Unions can challenge authorities in ways that the workforces they represent cannot, so it was unsurprising that Portland Police Association President Daryl Turner called out the city’s mayor and district attorney so strongly in August. “As Police Commissioner and District Attorney, your primary jobs are public safety, not politics,” Turner wrote in a letter to Ted Wheeler, who serves as Portland’s mayor and police commissioner, and county District Attorney Mike Schmidt. “You are failing.”
It is somewhat surprising, though, that the Portland Police Bureau’s media relations arm put out an official statement on Thursday suggesting that officers are being emasculated by public officials and particularly by Wheeler’s order that the bureau no longer use CS gas (a type of tear gas) to disperse crowds.
“Police need all kinds of tools and resources to effectively respond to violence perpetrated by groups of people,” the statement says. “Lately, it seems more tools have been taken away than added.” These are words of desperation.
In his Thursday announcement, Wheeler said that officers need to use something different to address the nightly violence, but he didn’t make a suggestion.
To that, the bureau responded, “No one has presented a solution of how officers can stop a rioting group who are threatening the lives of those present, especially given that in most of these cases, officers are clearly outnumbered, sometimes by hundreds.”
If we’ve learned anything in the past few months, it’s that people who assault police officers and set buildings ablaze, if championing a social justice cause, are shown incredible deference by sympathetic public officials. Police officers in cities that have seen such violence (Portland is the prime example) have been given little such deference.

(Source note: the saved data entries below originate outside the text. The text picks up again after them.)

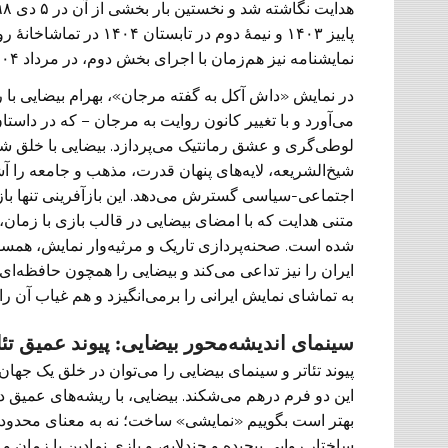
پاییز ۱۴۰۳ و نیمهٔ دوم د
نمایشنامه نیز هم‌زمان با اجرای بخش دوم، در مرداد ۱۴۰۴ توسط انتشارات بیشه در سان فرانسیسکو منتشر شد.
در نمایش «داش آکل به گفته مرجان»، بهرام بیضایی با ر
می‌آورد و با تغییر کانون روایت به مرجان – که در داست
لوطی‌گری و عشق رمانتیک می‌پردازد. بیضایی با خلق شخ
شیخ‌الشریعه، لایه‌های پنهان قدرت، مذهب و جامعه را 
اجتماعی-سیاسی گسترش می‌دهد. این بازآفرینی تنها با
متنی هدایت که با امضای بیضایی در قالب بازی با زمان،
شده است. صحنه‌پردازی تاریک و مرثیه‌وار نمایش، همسو
ایران را نیز تداعی می‌کند و بیضایی را همچون حافظه‌ای ز
به تماشای نمایش ایرانی را برمی‌انگیزد و هم غیاب آن را
سینمای اندیشه‌محور بیضایی: پیوند عمیق تئ
پیوند تئاتر و سینمای بیضایی را می‌توان در خلق یک جها
این دو فرم درهم می‌شکند. بیضایی، با ریشه‌های عمیق د
بهتر است بگوییم «نمایشی» ساخت؛ نه به معنای محدودیت
ساختار روایی پیچیده و چندلایه، و بازی نمادین با زمان 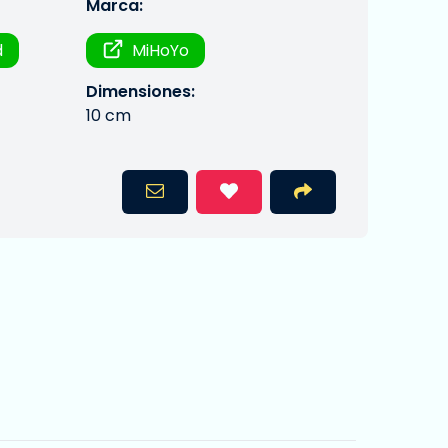
Marca:
d
MiHoYo
Dimensiones:
10 cm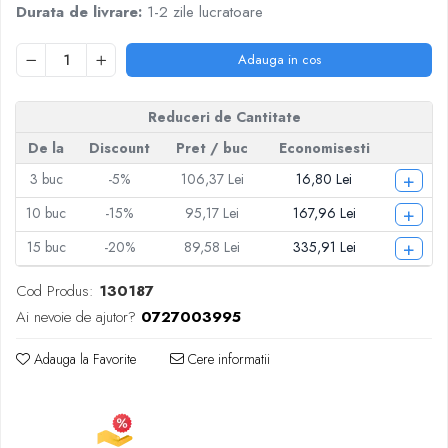
Durata de livrare:
1-2 zile lucratoare
Articole pentru Iluminat
Corpuri de iluminat
Adauga in cos
Lampi de veghe
Articole si, Echipamente pentru
Transport şi Ridicat
Reduceri de Cantitate
Pelerine, Umbrele si Accesorii
De la
Discount
Pret
/ buc
Economisesti
Videoproiectoare
+
3
buc
-5%
106,37 Lei
16,80 Lei
+
10
buc
-15%
95,17 Lei
167,96 Lei
+
15
buc
-20%
89,58 Lei
335,91 Lei
Cod Produs:
130187
Ai nevoie de ajutor?
0727003995
Adauga la Favorite
Cere informatii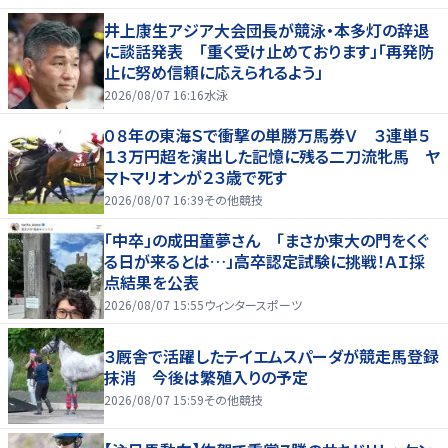
井上康生アジア大会団長が競泳・本多灯の辞退
に談話発表 「重く受け止めております」「再発防
止に努め信頼に応えられるよう」
2026/08/07 16:16
水泳
０８年の東海Ｓで衝撃の単勝万馬券Ｖ ３連単５
１３万円超を演出した記憶に残る二刀流牝馬 ヤ
マトマリオンが２３歳で死す
2026/08/07 16:39
その他競技
「中卒」の成田童夢さん 「まさか東大の門をくぐ
る日が来るとは…」高卒認定試験に挑戦！ＡＩ採
点結果を公表
2026/08/07 15:55
ウィンタースポーツ
３厩舎で活躍したテイエムスパーダが競走馬登録
抹消 今後は繁殖入りの予定
2026/08/07 15:59
その他競技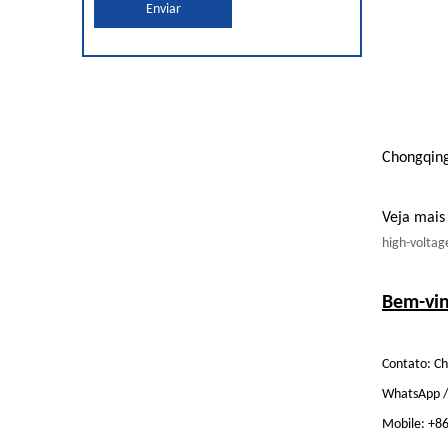
Enviar
Chongqing
Veja mais
high-voltag
Bem-vin
Contato: Ch
WhatsApp /
Mobile: +8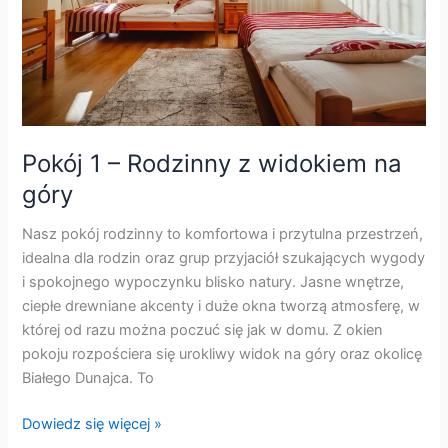
na
góry
Pokój 1 – Rodzinny z widokiem na
góry
Nasz pokój rodzinny to komfortowa i przytulna przestrzeń,
idealna dla rodzin oraz grup przyjaciół szukających wygody
i spokojnego wypoczynku blisko natury. Jasne wnętrze,
ciepłe drewniane akcenty i duże okna tworzą atmosferę, w
której od razu można poczuć się jak w domu. Z okien
pokoju rozpościera się urokliwy widok na góry oraz okolicę
Białego Dunajca. To
Dowiedz się więcej »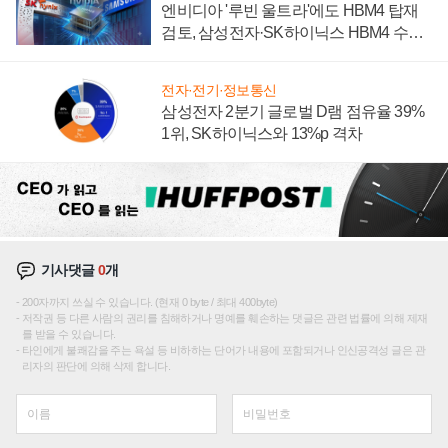
엔비디아 '루빈 울트라'에도 HBM4 탑재
검토, 삼성전자·SK하이닉스 HBM4 수율
에 주도권 갈린다
전자·전기·정보통신
삼성전자 2분기 글로벌 D램 점유율 39%
1위, SK하이닉스와 13%p 격차
기사댓글
0
개
200자까지 쓰실 수 있습니다. (현재 0 byte / 최대 400byte)
저작권 등 다른 사람의 권리를 침해하거나 명예를 훼손하는 댓글은 관련 법률에 의해 제재
를 받을 수 있습니다.
타인에게 불쾌감을 주는 욕설 등 비하하는 단어가 내용에 포함되거나 인신공격성 글은 관
리자의 판단에 의해 삭제 합니다.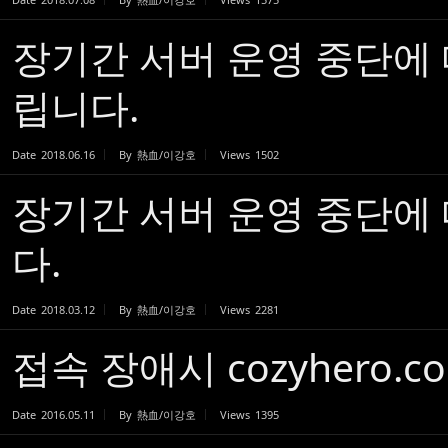
장기간 서버 운영 중단에
립니다.
Date
2018.06.16
By
熱血/이강호
Views
1502
장기간 서버 운영 중단에
다.
Date
2018.03.12
By
熱血/이강호
Views
2281
접속 장애시 cozyhero.c
Date
2016.05.11
By
熱血/이강호
Views
1395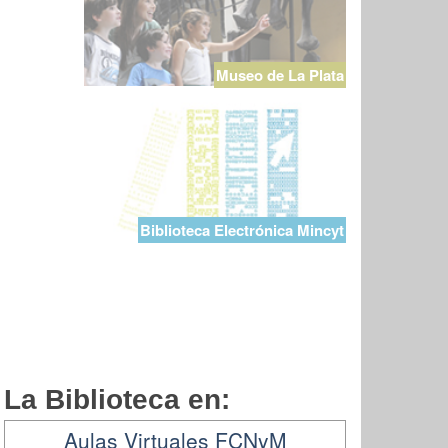
Museo de La Plata
Biblioteca Electrónica Mincyt
La Biblioteca en:
Aulas Virtuales FCNyM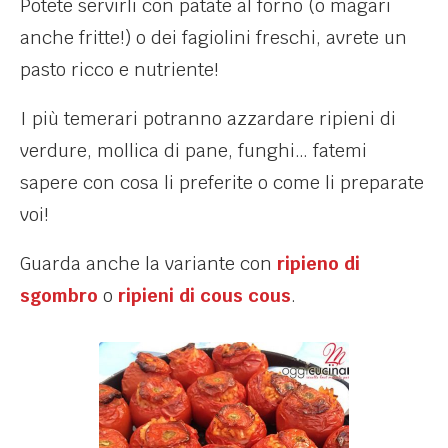
Potete servirli con patate al forno (o magari
anche fritte!) o dei fagiolini freschi, avrete un
pasto ricco e nutriente!
I più temerari potranno azzardare ripieni di
verdure, mollica di pane, funghi… fatemi
sapere con cosa li preferite o come li preparate
voi!
Guarda anche la variante con
ripieno di
sgombro
o
ripieni di cous cous
.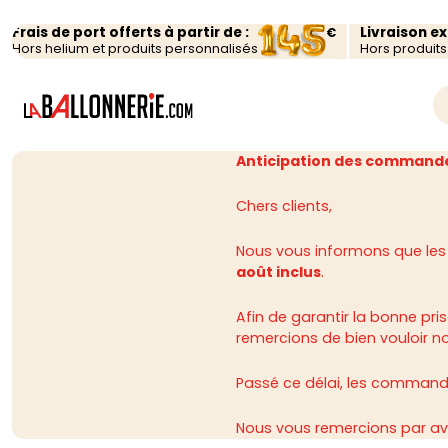
Frais de port offerts à partir de :
Livraison e
€
Hors helium et produits personnalisés
Hors produit
Anticipation des commande
Chers clients,
Nous vous informons que les
août inclus
.
Afin de garantir la bonne p
remercions de bien vouloir n
Passé ce délai, les commandes
Nous vous remercions par av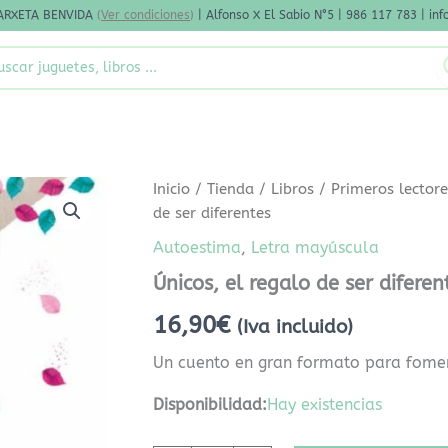
ARXETA BENVIDA
(
Ver condiciones
)
| Alfonso X El Sabio N°5 | 986 117 783 | i
rch
Únicos,
Inicio
/
Tienda
/
Libros
/
Primeros lector
el
de ser diferentes
regalo
de
Autoestima
,
Letra mayúscula
ser
Únicos, el regalo de ser diferen
diferentes
cantidad
16,90
€
(Iva incluido)
Un cuento en gran formato para fomen
Disponibilidad:
Hay existencias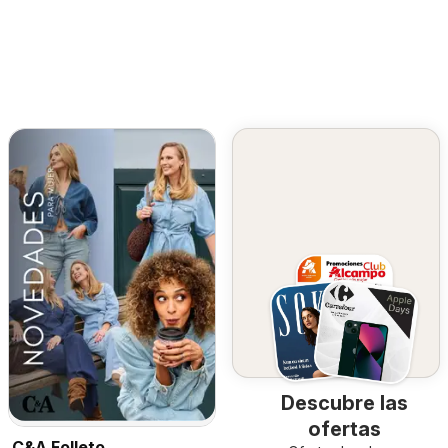
Descubre las
ofertas
C&A Folleto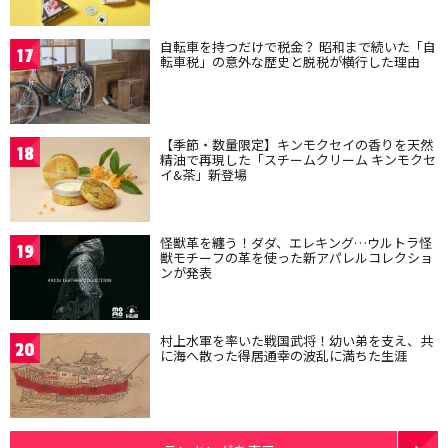
自転車を持つだけで税金？ 昭和まで続いた「自
17
転車税」の意外な歴史と脱税が横行した理由
【季節・数量限定】キンモクセイの香りを天然
18
精油で再現した「スチームクリーム キンモクセ
イ&茶」新登場
怪獣革を纏う！ダダ、エレキング…ウルトラ怪
19
獣モチーフの革を使った新アパレルコレクショ
ンが発表
村上水軍を率いた戦国武将！幼い弟を支え、共
20
に海へ散った得居通幸の波乱に満ちた生涯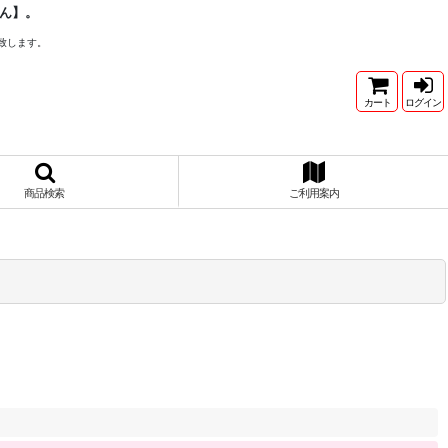
ん】。
致します。
カート
ログイン
商品検索
ご利用案内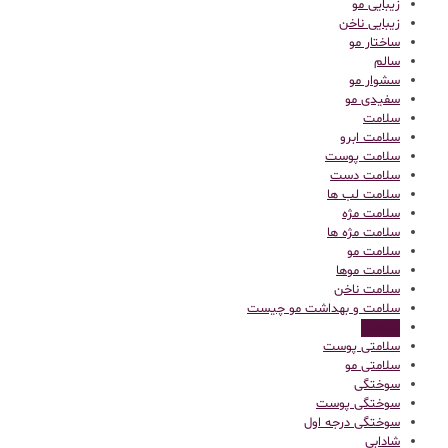
زیبایی مو
زیبایی ناخن
ساختار مو
سالم
سشوار مو
سفیدی مو
سلامت
سلامت ابرو
سلامت پوست
سلامت دست
سلامت لب ها
سلامت مژه
سلامت مژه ها
سلامت مو
سلامت موها
سلامت ناخن
سلامت و بهداشت مو چیست
سلامتی
سلامتی پوست
سلامتی مو
سوختگی
سوختگی پوست
سوختگی درجه اول
شادابی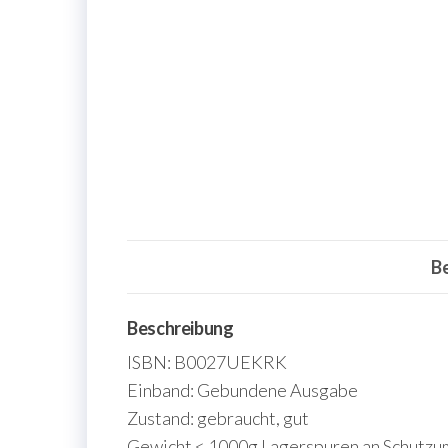
B
Beschreibung
ISBN: B0027UEKRK
Einband: Gebundene Ausgabe
Zustand: gebraucht, gut
Gewicht < 1000g Lagerspuren an Schutzums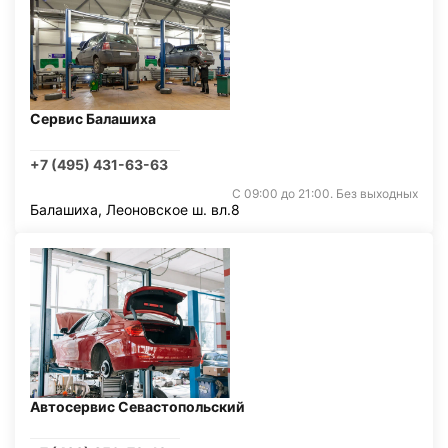
Сервис Балашиха
+7 (495) 431-63-63
С 09:00 до 21:00. Без выходных
Балашиха, Леоновское ш. вл.8
Автосервис Севастопольский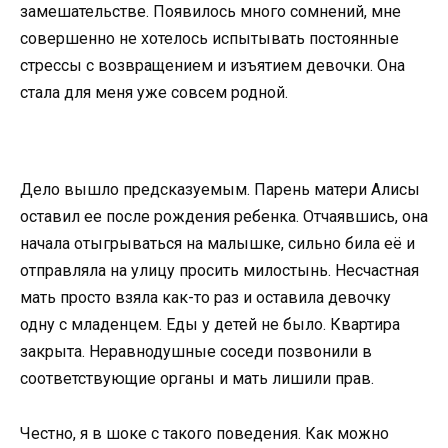
замешательстве. Появилось много сомнений, мне
совершенно не хотелось испытывать постоянные
стрессы с возвращением и изъятием девочки. Она
стала для меня уже совсем родной.
Дело вышло предсказуемым. Парень матери Алисы
оставил ее после рождения ребенка. Отчаявшись, она
начала отыгрываться на малышке, сильно била её и
отправляла на улицу просить милостынь. Несчастная
мать просто взяла как-то раз и оставила девочку
одну с младенцем. Еды у детей не было. Квартира
закрыта. Неравнодушные соседи позвонили в
соответствующие органы и мать лишили прав.
Честно, я в шоке с такого поведения. Как можно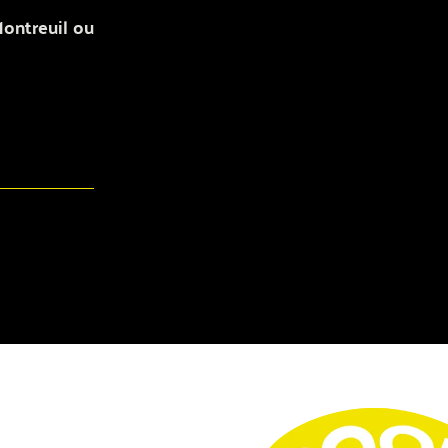
Montreuil ou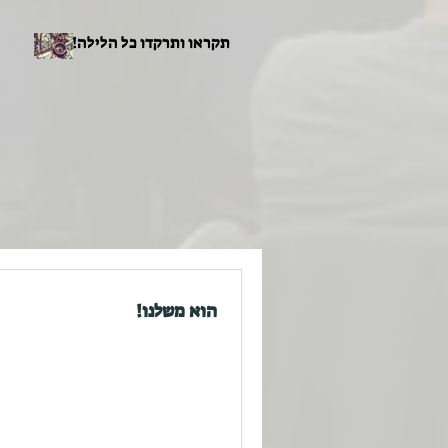
תקראו ותרקדו כל הלילה!
הוא משלנו!
תגיות
אברהם
אהרון
אור
בית המקדש
דרך
הבעל שם טוב
המהרי"ט
הראי"ה
הרב אבוחצירא
הרב הנזיר
הרב חרל"פ
חינוך
חנוכה
טו בשבט
כינור
מהר"ל
מנורה
ר' אהרון מקרלין
ראש השנה
שבועות
שופר
שלח
תשובה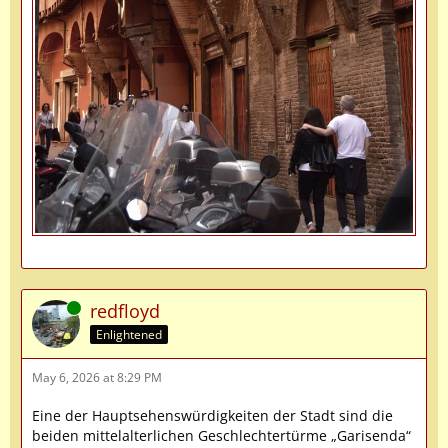
Online
redfloyd
Enlightened
May 6, 2026 at 8:29 PM
Eine der Hauptsehenswürdigkeiten der Stadt sind die
beiden mittelalterlichen Geschlechtertürme „Garisenda“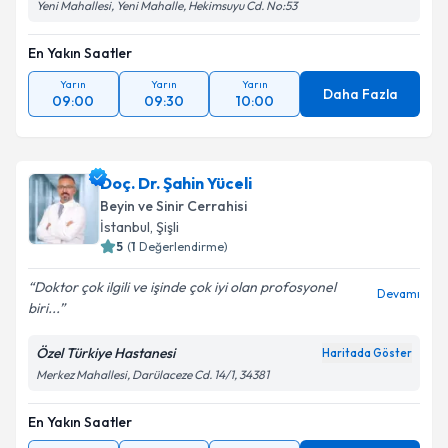
Yeni Mahallesi, Yeni Mahalle, Hekimsuyu Cd. No:53
En Yakın Saatler
Yarın
Yarın
Yarın
Daha Fazla
09:00
09:30
10:00
Doç. Dr. Şahin Yüceli
Beyin ve Sinir Cerrahisi
İstanbul
, Şişli
5
(
1
Değerlendirme)
Doktor çok ilgili ve işinde çok iyi olan profosyonel
Devamı
biri...
Özel Türkiye Hastanesi
Haritada Göster
Merkez Mahallesi, Darülaceze Cd. 14/1, 34381
En Yakın Saatler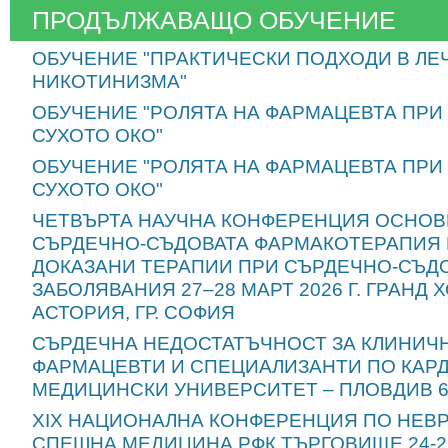
ПРОДЪЛЖАВАЩО ОБУЧЕНИЕ
ОБУЧЕНИЕ "ПРАКТИЧЕСКИ ПОДХОДИ В ЛЕ
НИКОТИНИЗМА"
ОБУЧЕНИЕ "РОЛЯТА НА ФАРМАЦЕВТА ПРИ
СУХОТО ОКО"
ОБУЧЕНИЕ "РОЛЯТА НА ФАРМАЦЕВТА ПРИ
СУХОТО ОКО"
ЧЕТВЪРТА НАУЧНА КОНФЕРЕНЦИЯ ОСНОВ
СЪРДЕЧНО-СЪДОВАТА ФАРМАКОТЕРАПИЯ
ДОКАЗАНИ ТЕРАПИИ ПРИ СЪРДЕЧНО-СЪД
ЗАБОЛЯВАНИЯ 27–28 МАРТ 2026 Г. ГРАНД 
АСТОРИЯ, ГР. СОФИЯ
СЪРДЕЧНА НЕДОСТАТЪЧНОСТ ЗА КЛИНИЧ
ФАРМАЦЕВТИ И СПЕЦИАЛИЗАНТИ ПО КАРД
МЕДИЦИНСКИ УНИВЕРСИТЕТ – ПЛОВДИВ 6-
XIX НАЦИОНАЛНА КОНФЕРЕНЦИЯ ПО НЕВ
СПЕШНА МЕДИЦИНА РФК ТЪРГОВИЩЕ 24-26.0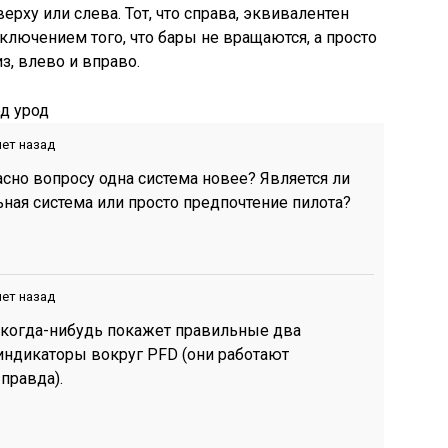
ерху или слева. Тот, что справа, эквивалентен
сключением того, что бары не вращаются, а просто
, влево и вправо.
д урод
лет назад
ласно вопросу одна система новее? Является ли
ная система или просто предпочтение пилота?
лет назад
7 когда-нибудь покажет правильные два
 индикаторы вокруг PFD (они работают
правда).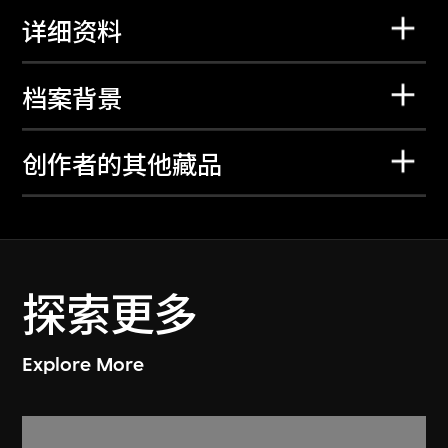
详细资料
档案背景
创作者的其他藏品
探索更多
Explore More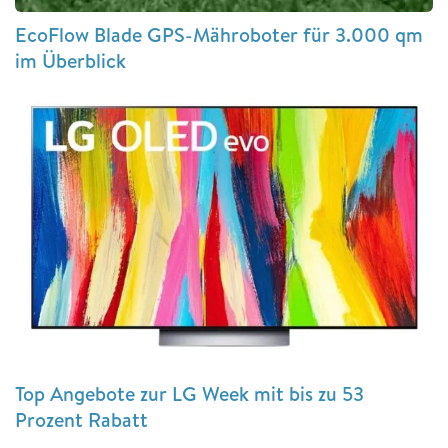
EcoFlow Blade GPS-Mähroboter für 3.000 qm
im Überblick
Top Angebote zur LG Week mit bis zu 53
Prozent Rabatt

The bureau acknowledged that using CS gas is undesirable, though the thing to recognize is that officers would not be in the position of using gas at all if Portland weren’t being subjected to disruptions, which often become riots, nightly. That they should be expected to prevent arson, vandalism, and violence and to arrest perpetrators, all while being assaulted with fireworks and hard projectiles, but not be permitted to use the methods at their disposal when necessary doesn’t bode well for Portland. It’s not fair to officers, either.
Policing conversations need to be had, though when gatherings descend into riots, police serve as the only barrier between bad outcomes and terrible or deadly outcomes.